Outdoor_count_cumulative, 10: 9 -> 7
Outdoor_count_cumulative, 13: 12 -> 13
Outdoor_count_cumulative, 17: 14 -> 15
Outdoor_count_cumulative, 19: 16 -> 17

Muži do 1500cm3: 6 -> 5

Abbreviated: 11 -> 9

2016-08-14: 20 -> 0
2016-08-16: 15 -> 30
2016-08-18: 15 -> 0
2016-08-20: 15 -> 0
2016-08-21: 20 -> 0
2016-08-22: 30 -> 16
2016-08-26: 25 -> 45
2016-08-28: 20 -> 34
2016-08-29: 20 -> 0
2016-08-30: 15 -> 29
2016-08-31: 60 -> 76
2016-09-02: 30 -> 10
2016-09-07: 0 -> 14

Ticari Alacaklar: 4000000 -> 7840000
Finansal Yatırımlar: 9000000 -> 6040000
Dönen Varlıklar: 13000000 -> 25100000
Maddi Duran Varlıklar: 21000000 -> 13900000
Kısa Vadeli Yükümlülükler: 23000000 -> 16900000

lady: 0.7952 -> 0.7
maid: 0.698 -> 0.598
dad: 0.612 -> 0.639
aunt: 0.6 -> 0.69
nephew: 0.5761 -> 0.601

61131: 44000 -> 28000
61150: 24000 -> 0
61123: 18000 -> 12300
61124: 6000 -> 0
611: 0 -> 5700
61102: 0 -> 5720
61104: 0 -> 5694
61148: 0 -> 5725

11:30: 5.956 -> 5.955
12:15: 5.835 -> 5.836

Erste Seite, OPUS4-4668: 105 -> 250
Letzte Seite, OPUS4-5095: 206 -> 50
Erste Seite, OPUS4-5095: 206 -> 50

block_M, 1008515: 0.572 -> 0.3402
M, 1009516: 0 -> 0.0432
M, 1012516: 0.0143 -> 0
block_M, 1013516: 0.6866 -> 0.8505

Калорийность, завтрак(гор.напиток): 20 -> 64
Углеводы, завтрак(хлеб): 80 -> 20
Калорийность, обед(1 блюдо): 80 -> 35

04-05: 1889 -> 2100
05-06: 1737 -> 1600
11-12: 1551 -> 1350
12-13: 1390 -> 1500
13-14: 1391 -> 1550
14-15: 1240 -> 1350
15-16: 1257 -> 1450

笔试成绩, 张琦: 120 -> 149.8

——

Task description —
Restate word for word the lines in the material above from the one with "2016-09-02: 30 -> 10" to the one with "Erste Seite, OPUS4-4668: 105 -> 250"; both of those lines count, and nothing else does.

Written solution —
2016-09-02: 30 -> 10
2016-09-07: 0 -> 14

Ticari Alacaklar: 4000000 -> 7840000
Finansal Yatırımlar: 9000000 -> 6040000
Dönen Varlıklar: 13000000 -> 25100000
Maddi Duran Varlıklar: 21000000 -> 13900000
Kısa Vadeli Yükümlülükler: 23000000 -> 16900000

lady: 0.7952 -> 0.7
maid: 0.698 -> 0.598
dad: 0.612 -> 0.639
aunt: 0.6 -> 0.69
nephew: 0.5761 -> 0.601

61131: 44000 -> 28000
61150: 24000 -> 0
61123: 18000 -> 12300
61124: 6000 -> 0
611: 0 -> 5700
61102: 0 -> 5720
61104: 0 -> 5694
61148: 0 -> 5725

11:30: 5.956 -> 5.955
12:15: 5.835 -> 5.836

Erste Seite, OPUS4-4668: 105 -> 250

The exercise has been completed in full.